Who are the winners?


Robson is a professor at the University of Melbourne in Australia, where he has taught since 1966. In a phone interview posted by the Nobel committee, Robson, 88, said there were “upsides and downsides” to the news of the prize.


“I’m quite old now, and handling all the nonsense that’s going to happen is going to be hard work,” he said.


Robson recalled he “always felt sort of second rate for not being a mathematician” as a younger scientist, and drifted into the field of chemistry because he “couldn’t think of anything better to do.”

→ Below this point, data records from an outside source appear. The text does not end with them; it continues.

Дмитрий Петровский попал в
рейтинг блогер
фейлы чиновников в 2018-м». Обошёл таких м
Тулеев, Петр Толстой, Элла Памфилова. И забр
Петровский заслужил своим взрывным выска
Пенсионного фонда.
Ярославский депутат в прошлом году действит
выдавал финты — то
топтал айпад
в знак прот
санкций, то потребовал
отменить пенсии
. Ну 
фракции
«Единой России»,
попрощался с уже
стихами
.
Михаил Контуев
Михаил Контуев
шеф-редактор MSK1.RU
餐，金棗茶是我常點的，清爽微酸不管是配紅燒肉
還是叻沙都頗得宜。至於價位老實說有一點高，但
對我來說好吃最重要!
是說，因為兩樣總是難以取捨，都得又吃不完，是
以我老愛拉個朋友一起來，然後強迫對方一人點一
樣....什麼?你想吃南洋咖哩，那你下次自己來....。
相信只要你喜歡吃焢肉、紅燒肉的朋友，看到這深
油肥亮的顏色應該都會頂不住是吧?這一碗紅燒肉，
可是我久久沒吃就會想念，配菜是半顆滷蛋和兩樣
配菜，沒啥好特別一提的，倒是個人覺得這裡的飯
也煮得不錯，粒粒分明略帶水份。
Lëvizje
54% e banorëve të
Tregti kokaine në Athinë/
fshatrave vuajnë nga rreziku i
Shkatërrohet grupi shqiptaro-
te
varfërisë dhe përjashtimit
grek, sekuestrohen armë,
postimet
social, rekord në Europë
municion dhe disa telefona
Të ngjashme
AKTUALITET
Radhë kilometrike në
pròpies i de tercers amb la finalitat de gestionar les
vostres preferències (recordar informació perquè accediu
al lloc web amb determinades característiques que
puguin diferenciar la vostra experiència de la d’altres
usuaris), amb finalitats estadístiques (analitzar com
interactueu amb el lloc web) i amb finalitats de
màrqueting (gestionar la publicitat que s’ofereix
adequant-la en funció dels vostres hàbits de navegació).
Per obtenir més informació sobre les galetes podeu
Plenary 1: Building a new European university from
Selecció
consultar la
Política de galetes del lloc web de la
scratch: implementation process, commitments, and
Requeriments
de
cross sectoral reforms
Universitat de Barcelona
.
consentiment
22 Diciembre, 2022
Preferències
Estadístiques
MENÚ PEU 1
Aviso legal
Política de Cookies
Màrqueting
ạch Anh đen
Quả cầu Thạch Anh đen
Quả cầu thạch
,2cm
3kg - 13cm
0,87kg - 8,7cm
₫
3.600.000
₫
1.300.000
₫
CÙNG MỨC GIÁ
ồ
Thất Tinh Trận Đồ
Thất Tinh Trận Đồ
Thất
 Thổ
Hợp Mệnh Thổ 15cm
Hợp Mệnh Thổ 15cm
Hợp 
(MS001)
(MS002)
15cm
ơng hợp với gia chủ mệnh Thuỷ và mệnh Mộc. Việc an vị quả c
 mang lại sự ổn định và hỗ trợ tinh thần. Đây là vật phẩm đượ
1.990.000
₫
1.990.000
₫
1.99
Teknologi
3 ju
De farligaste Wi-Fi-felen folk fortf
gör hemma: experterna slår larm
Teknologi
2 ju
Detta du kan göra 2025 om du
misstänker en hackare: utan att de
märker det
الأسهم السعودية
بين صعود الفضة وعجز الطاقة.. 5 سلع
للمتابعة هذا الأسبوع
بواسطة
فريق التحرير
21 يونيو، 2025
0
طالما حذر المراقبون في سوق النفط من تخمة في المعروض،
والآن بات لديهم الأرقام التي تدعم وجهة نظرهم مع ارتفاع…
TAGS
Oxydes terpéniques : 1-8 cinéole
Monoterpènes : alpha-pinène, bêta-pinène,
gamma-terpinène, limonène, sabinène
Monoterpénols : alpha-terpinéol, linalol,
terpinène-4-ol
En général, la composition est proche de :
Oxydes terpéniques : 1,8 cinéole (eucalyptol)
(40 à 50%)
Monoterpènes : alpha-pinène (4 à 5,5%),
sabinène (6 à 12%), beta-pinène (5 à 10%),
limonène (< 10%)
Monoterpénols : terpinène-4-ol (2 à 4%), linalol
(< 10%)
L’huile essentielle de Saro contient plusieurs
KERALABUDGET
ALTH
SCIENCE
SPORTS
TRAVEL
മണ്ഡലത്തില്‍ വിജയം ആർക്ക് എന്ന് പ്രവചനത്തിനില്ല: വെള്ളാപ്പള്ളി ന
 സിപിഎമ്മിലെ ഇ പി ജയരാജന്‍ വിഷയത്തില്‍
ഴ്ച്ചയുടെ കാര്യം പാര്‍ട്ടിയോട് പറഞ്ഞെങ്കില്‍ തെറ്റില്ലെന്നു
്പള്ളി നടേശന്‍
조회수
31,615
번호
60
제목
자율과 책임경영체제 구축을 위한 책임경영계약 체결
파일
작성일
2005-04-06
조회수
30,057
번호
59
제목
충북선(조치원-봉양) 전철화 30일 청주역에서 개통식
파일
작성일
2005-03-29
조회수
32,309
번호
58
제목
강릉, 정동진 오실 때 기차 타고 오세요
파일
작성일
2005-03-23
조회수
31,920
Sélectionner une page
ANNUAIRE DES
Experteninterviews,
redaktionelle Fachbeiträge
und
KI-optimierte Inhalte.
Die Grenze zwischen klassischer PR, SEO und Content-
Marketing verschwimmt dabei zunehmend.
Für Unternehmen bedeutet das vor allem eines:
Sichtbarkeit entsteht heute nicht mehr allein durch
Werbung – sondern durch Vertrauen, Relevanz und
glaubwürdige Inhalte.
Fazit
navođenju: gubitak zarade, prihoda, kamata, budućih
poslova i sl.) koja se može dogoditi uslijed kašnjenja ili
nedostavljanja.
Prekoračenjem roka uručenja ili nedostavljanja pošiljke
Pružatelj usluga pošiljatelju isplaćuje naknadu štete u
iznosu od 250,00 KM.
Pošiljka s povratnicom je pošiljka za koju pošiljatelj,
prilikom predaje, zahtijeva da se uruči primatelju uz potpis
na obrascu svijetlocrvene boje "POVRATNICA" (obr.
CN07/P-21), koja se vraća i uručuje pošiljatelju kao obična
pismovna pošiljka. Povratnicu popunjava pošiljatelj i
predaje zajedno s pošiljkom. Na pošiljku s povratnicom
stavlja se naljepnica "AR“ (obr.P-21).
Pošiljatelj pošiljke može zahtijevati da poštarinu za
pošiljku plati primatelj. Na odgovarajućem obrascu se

Kitagwa received his doctorate in 1979 from Kyoto University in Japan, where he now teaches.

At a news conference hosted by Kyoto University, Kitagawa said he learned about the prize while finishing some work in his classroom. He said he’d been getting many sales calls on his phone recently and so he “answered the phone in a bad mood.”


During the prize announcement, Kitagawa said that he was “surprised and delighted” at having been selected by the committee.


“I want to share my joy with the other two,” he said of Robson and Yaghi.


Yaghi received his doctorate from the University of Illinois Urbana-Champaign and is a professor at the University of California, Berkeley. Yaghi was born to Palestinian refugees who settled in Jordan, and moved to New York for college, first at Hudson Valley Community College in Troy. He switched to the State University of New York at Albany in 1983.